I think we tend to overestimate the design intentions and results of most cartridge tonearm manufacturers. I could write a long exposition on why managing resonance in a tonearm or cartridge is a capitulation to the unsuccessful management of more important design priorities, but that will have to be a subject for a technical paper. Managing resonance should not be the first design priority at all.
In any event, physical deflection transcription playback requires working from a predetermined hierarchy of design priorities. For the ultimate in faithfulness to the groove, rigidity must be the highest priority. That design priority then gets it’s necessary design and execution in practice to the best of the ability of the manufacturer. Since every execution is imperfect, secondary design priorities are employed to manage what the first priority could not fully accomplish, such as resonance control.
At some point, the design priorities require a careful balancing to get the highest fidelity. For example, some British tonearm manufacturers feel that rigidity at the headshell trumps the ability to maximize stereo separation by offering adjustment on the azimuth axis. Obviously, given the variance in cartridge assembly practices, I feel this is an unbalanced application of design priorities.
In any case, the question of what is the entire design priority hierarchy empirically necessary to get maximum fidelity is possible to answer with certainty, but doing so takes a serious investment in equipment, expertise and time, not to mention the time required for peer review of the results to ensure repeatability and consistency.
mtemur is right that the corrective shim will influence the sonic results, no matter what the material is made from. What I do not agree with is that it will always make things sound worse. If the angular correction required for a given cartridge can be accomplished with the tonearm, then the user is free to use the single bladed WallyReference to accomplish those angles and not use the corrective shim at all. Unfortunately, in more than 50% of my analyses, the cartridge requires more correction for SRA/VTA than the arm will offer.

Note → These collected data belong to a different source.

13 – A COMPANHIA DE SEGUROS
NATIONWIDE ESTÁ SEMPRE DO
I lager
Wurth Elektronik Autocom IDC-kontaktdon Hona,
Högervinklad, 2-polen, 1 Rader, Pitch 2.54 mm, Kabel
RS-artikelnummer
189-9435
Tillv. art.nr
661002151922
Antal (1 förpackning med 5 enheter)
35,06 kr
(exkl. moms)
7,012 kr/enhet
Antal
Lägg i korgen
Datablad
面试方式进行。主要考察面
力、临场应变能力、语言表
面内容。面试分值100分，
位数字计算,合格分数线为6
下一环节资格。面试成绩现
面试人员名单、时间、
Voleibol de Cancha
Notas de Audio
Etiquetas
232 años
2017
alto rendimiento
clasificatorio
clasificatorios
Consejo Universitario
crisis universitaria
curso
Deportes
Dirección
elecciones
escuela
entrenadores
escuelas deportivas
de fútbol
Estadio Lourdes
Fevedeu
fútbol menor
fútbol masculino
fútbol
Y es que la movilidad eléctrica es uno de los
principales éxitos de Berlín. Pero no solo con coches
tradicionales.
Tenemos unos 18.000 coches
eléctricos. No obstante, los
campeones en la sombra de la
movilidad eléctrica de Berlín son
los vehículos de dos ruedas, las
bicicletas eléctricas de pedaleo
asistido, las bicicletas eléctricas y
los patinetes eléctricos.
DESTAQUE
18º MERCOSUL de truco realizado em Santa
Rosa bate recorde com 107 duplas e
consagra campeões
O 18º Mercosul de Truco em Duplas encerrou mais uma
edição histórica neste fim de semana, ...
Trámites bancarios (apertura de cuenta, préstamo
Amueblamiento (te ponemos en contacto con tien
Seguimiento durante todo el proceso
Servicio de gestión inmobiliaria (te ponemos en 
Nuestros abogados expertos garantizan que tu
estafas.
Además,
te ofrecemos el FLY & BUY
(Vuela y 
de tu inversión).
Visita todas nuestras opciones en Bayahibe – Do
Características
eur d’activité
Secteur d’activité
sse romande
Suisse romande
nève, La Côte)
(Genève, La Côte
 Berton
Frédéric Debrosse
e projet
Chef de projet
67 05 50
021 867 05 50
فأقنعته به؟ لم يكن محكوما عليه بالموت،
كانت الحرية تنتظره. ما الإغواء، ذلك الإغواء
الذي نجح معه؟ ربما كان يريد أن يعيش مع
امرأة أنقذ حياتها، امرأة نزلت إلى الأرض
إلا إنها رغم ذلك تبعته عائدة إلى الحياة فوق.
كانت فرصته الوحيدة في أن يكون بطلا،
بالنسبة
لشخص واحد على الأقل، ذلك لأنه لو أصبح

The owner then needs to make a choice to use the corrective shim and get the full angular correction or live with less in order to have a direct union between cartridge and headshell.

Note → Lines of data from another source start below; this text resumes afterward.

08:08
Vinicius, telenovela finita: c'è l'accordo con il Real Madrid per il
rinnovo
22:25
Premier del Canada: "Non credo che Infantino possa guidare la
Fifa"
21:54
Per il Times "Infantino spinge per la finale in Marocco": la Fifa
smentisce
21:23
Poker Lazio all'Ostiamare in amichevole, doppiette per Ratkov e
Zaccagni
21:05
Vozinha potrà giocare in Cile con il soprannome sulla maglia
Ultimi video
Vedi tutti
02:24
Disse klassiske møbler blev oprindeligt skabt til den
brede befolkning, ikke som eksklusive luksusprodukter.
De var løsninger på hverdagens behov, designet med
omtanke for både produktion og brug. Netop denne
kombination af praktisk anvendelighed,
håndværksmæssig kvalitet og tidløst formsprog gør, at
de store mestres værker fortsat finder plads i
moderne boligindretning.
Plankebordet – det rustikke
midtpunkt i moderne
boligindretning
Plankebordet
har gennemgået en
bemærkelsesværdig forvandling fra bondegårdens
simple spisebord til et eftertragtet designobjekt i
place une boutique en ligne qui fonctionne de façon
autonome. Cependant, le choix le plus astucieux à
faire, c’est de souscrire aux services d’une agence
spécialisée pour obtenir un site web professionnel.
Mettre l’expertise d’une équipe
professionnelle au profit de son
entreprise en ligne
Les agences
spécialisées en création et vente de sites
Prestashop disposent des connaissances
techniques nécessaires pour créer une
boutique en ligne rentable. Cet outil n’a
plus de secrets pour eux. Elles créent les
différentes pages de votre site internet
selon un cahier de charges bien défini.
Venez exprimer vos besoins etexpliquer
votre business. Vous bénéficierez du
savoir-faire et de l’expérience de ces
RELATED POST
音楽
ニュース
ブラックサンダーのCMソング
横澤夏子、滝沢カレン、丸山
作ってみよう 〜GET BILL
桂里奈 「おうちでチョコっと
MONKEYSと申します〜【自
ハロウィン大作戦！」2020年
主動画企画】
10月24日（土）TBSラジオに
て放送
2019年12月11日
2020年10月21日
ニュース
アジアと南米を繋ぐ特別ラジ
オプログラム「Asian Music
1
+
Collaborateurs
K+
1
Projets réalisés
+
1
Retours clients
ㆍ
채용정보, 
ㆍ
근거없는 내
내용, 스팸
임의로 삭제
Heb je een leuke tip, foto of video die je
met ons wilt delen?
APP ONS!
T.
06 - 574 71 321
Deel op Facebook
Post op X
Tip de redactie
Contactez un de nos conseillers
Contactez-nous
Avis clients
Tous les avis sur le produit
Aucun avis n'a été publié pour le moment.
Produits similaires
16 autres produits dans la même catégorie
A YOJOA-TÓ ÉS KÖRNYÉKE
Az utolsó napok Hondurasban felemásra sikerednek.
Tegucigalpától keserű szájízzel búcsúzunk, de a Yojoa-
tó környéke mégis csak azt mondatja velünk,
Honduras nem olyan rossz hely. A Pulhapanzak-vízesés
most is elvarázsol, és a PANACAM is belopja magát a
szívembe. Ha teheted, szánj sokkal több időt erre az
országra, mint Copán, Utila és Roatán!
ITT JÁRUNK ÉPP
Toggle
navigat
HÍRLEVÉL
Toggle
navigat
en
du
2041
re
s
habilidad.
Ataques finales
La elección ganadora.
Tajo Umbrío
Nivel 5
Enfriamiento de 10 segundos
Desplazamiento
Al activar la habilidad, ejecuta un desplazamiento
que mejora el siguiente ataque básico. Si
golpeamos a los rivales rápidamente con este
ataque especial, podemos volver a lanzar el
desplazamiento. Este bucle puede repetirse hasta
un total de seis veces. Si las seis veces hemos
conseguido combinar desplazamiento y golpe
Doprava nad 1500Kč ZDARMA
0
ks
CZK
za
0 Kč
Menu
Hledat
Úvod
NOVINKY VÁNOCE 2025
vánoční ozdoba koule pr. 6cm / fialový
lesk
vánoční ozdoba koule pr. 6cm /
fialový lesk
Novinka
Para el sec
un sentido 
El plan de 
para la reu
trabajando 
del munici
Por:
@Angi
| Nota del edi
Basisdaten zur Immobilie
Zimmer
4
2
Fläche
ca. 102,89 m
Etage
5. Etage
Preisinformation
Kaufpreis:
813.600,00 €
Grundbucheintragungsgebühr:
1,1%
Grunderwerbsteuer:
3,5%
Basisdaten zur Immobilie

The distortions caused by SRA/VTA error are measurable. We have been doing this work and will eventually publish the paper for peer review. The question becomes, is the benefit I get from hitting all my targeted angles by using the corrective shim a NET positive considering that it WILL change the mechanical union between cartridge and headshell?
The answer to this is almost never certain and is based upon many factors, not the least of which is whether you will use the printed corrective shim, the milled brass corrective shim or our future developments in corrective shim material options.

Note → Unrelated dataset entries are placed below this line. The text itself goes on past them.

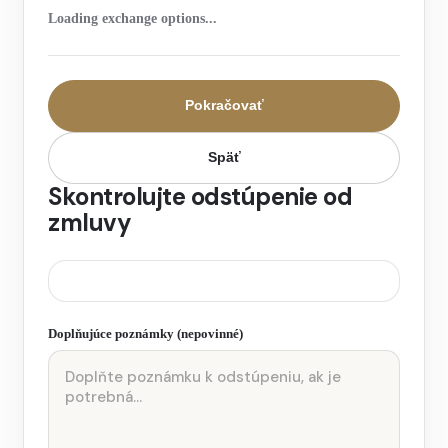
Loading exchange options...
Pokračovať
Späť
Skontrolujte odstúpenie od
zmluvy
Doplňujúce poznámky (nepovinné)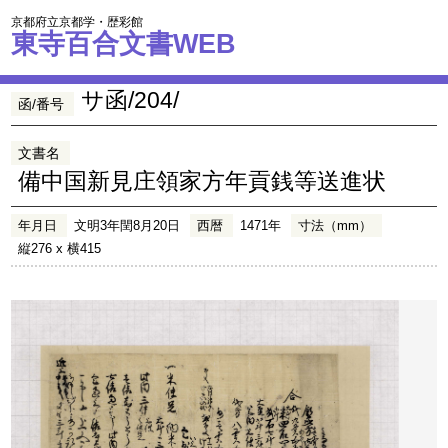
京都府立京都学・歴彩館
東寺百合文書WEB
サ函/204/
函/番号
文書名
備中国新見庄領家方年貢銭等送進状
年月日
文明3年閏8月20日
西暦
1471年
寸法（mm）
縦276 x 横415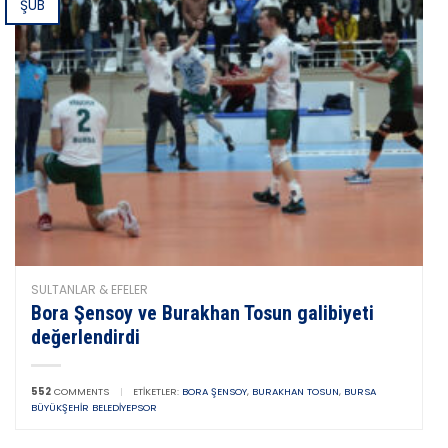
ŞUB
SULTANLAR & EFELER
Bora Şensoy ve Burakhan Tosun galibiyeti
değerlendirdi
552
COMMENTS
|
ETIKETLER:
BORA ŞENSOY
,
BURAKHAN TOSUN
,
BURSA
BÜYÜKŞEHIR BELEDIYEPSOR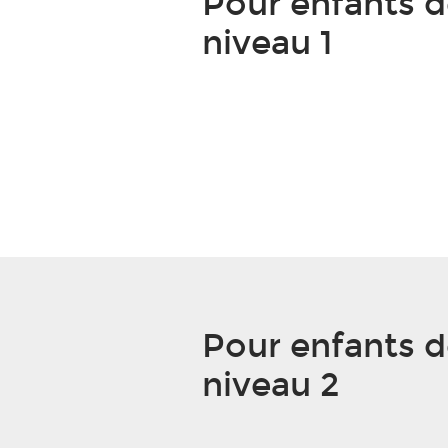
Pour enfants 
niveau 1
Pour enfants 
niveau 2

Absent the time, ability and resources to model this up in finite element analysis and confirm results with laser vibrometry, we have only our ears to guide us.
One of our engineers reported that the sound of his Lyra Atlas with the basic corrective shim was an obvious net gain in sound quality though he gave up some “bass grip” (his cartridge required more SRA/VTA correction than the tonearm would allow). When he switched to the brass corrective shim, the “bass grip” was back and all other gains remained. This is consistent with what I have experienced and what I would expect from increasing the rigidity of the coupling.
I respect mtemur’s aversion. I felt the same way not long ago. I would only suggest he keep an open mind about it as he - like me! - continues to learn more about this crazy love of vinyl playback. Optimization is highly complex and not many principles of vinyl optimization come with an “always” or “never”. There are some times when we have to violate one principle to benefit another principle for a NET gain.